However, something goes wrong while Valkyrie was being transferred into the simulation, causing his body to evolve into a stronger form called Phobos and go rogue, while his spirit, losing its memory, returns to the real world, possesses a cloned child and tries to escape. While the spirit is being pursued by MARX, another clone comes to help him, Irian, which is then wounded and caught by the soldiers. The MARX agree to preserve girl’s life, but on one condition: Valkyrie has to return to the virtual reality and explore it on their behalf. Because she was the first to show kindness to him, the clone agrees, with a new body made for him.

The plot is surprisingly fleshed out for a game that feels so incomplete.

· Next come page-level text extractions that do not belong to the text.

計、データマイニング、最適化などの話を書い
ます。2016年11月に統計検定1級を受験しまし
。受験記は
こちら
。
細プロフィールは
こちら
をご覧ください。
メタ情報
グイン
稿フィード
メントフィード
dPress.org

While the story isn’t as linear and detailed as The 2nd Birth’s and not as freeform as in The Recur of Origin, there is indeed a lot of options as to how the plot goes on, though most of it relies on side-quests that the player can take on during the exploration of the virtual world, and the end result of the protagonist’s efforts is usually determined by what he does in the endgame.

Relics‘ body possession mechanic is once again reworked and improved. While the ability to take over dead bodies has been renamed from Spirit Ride to Body Snatch, the basics are pretty much the same: once the player is transferred to a new body, he can use all of its powers as long as he remains in it. Just like in Relics: the 2nd Birth, the player has a main body that can use features of the many characters they have possessed, and dying in it causes the game to end. However, unlike the previous installment, the player can’t adjust their abilities and stats in any combination they desire, instead having to transform into any body the player has possessed, with few exceptions. Not every corpse can be taken over at any given time, since most of them have prerequisites in the form of Spiritual level – essentially an experience counter for the main body raised by gaining new forms, and the cap of which grows as the plot progresses. Even then, unlocking the full potential of a transformable forms and gaining new ones is done through combat, which raises two meters, regular experience (which unlocks new forms) and Synchro (which allows Valkyrie to use the special abilities). Even the party system is improved: the player can form a party of their own choosing, using Idols representing one of the game’s races, which can be used to summon a companion of any body type they’ve possessed.

Rinne is a very bizarre game, the origins of which are a complete mystery – Falcom almost doesn’t acknowledge its existence, Bothtec is essentially nonexistent, none of the game’s developers are credited anywhere in the game, and it can at times feel like it was both abandoned during its creation and rushed while in production. Still, even though it can be hard to look at and even harder to get, it still is quite interesting, both as a game and as an example of a doomed project. Sadly, this is the last game in the series to be ever made, with the series delving into obscurity.